Ray and Kay Eckstein Hall
1215 West Michigan Street
milwaukee, WI 53233
United States
May 12, 2026
4:00 to 5:00 p.m., lecture, immediately followed by a public reception.
Ray and Kay Eckstein Hall
Lubar Center
1215 West Michigan Street
Milwaukee, Wisconsin
Complimentary parking is available on site.
1 CLE credit
Alan Jenkins
Harvard Law School
Why Stories Matter: Narrative, Law, and Justice. Stories shape law and policy and can help realize justice. Drawing on a range of legal topics, this lecture will show how justices, advocates, and activists use framing and narrative to define whose experiences count, what history means, and which futures seem possible. Tracing opinions, briefs, oral arguments, and public campaigns, the talk will reveal how metaphor, moral framing, and competing Reconstruction narratives influence doctrine on voting rights, criminal punishment, and equality. The lecture invites lawyers, scholars, and community members to become more self-aware storytellers—able not only to critique dominant narratives, but to craft new ones that advance justice in the courts and beyond.

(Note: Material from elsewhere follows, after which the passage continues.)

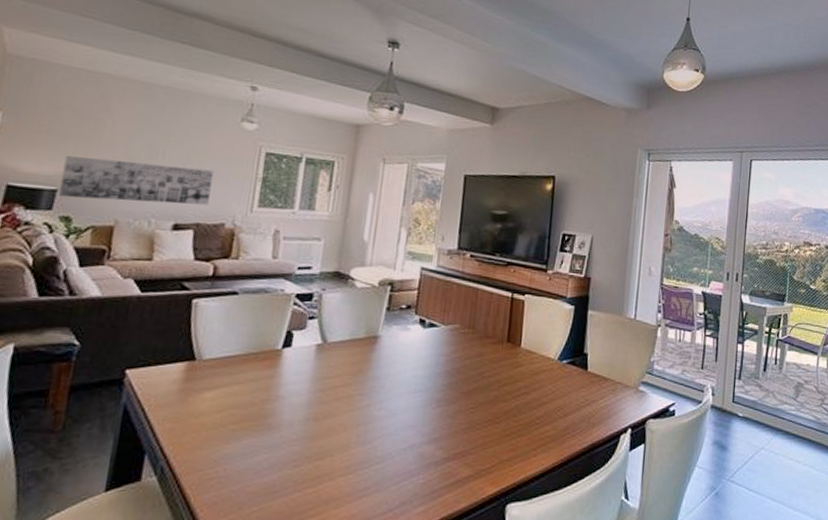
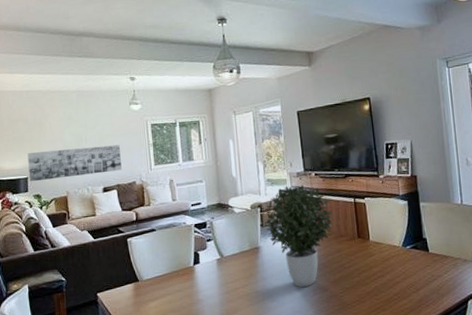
potted plant: none [392,264,483,395] -> present [264,184,333,287]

Alan Jenkins is professor of practice at Harvard Law School, where he teaches courses including Supreme Court Jurisprudence, Race and the Law, and Communication. His immediate previous position was president and cofounder of The Opportunity Agenda, a social justice communication lab. Jenkins has held positions as an attorney in the Office of the Solicitor General of the United States, as Director of Human Rights at the Ford Foundation, and as associate Counsel to the NAACP Legal Defense and Educational Fund. He is a frequent commentator in print, broadcast, and social media, and is the coauthor of 1/6: The Graphic Novel. Jenkins served as a law clerk to U.S. Supreme Court Justice Harry A. Blackmun and to U.S. District Judge Robert L. Carter. He holds a B.A. in Psychology and Social Relations from Harvard College, an M.A. in Media Studies from the New School for Public Engagement, and a J.D. from Harvard Law School.
This annual lecture remembers the late Robert F. Boden, dean of Marquette Law School from 1965 to 1984.